Top of Supplied data

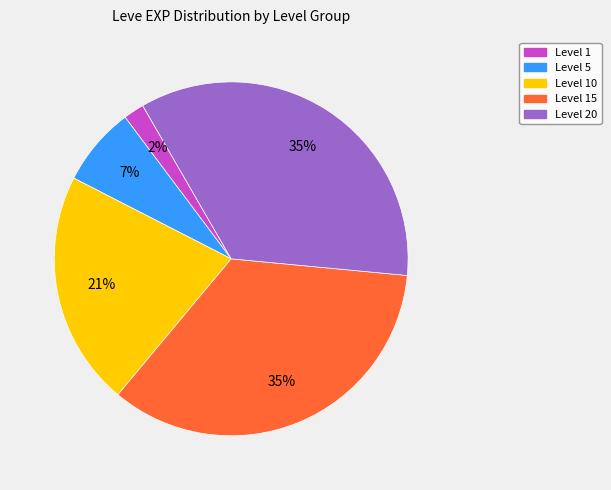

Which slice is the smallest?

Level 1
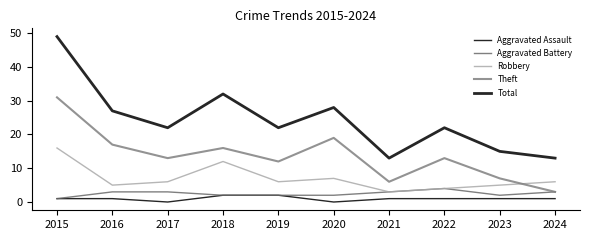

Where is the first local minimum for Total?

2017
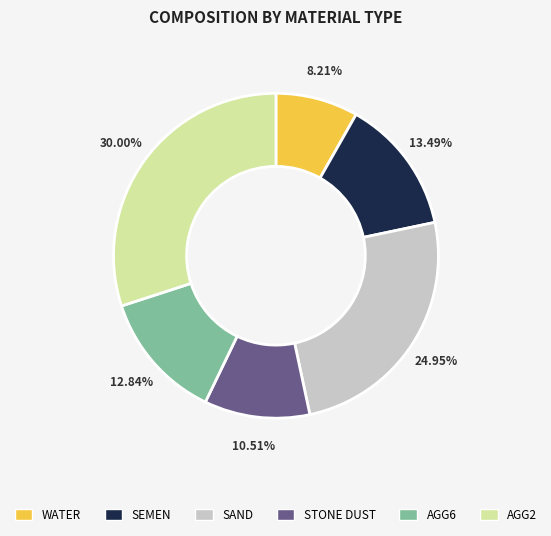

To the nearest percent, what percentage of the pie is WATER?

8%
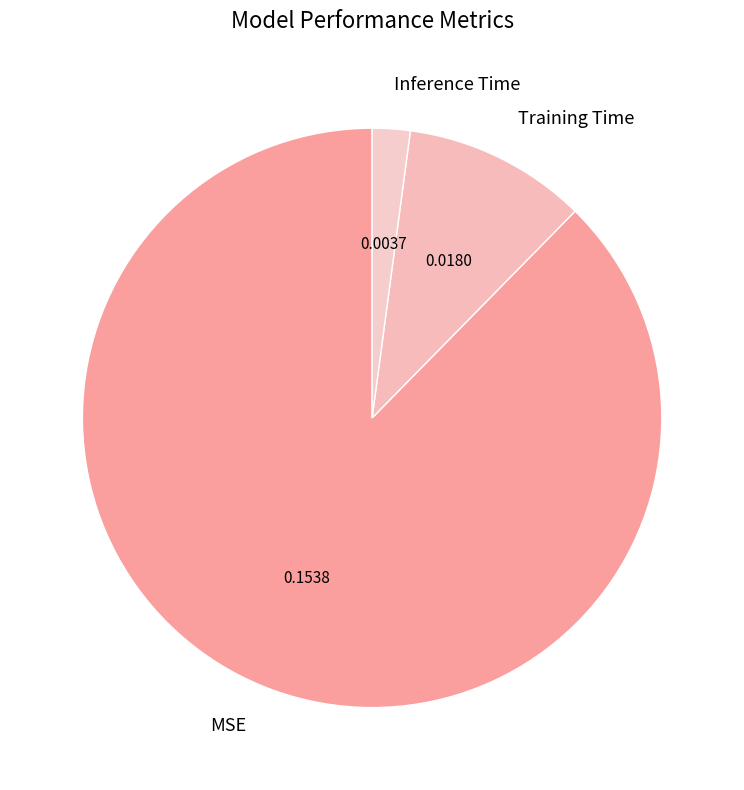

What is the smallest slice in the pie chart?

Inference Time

Bottom of Supplied data

--- Problem requirements ---
Rewrite the material above with every "slice" changed to "segment" and everything else left as it is. Omit the pictures.

--- Task output ---
Which segment is the smallest?

Level 1

Where is the first local minimum for Total?

2017

To the nearest percent, what percentage of the pie is WATER?

8%

What is the smallest segment in the pie chart?

Inference Time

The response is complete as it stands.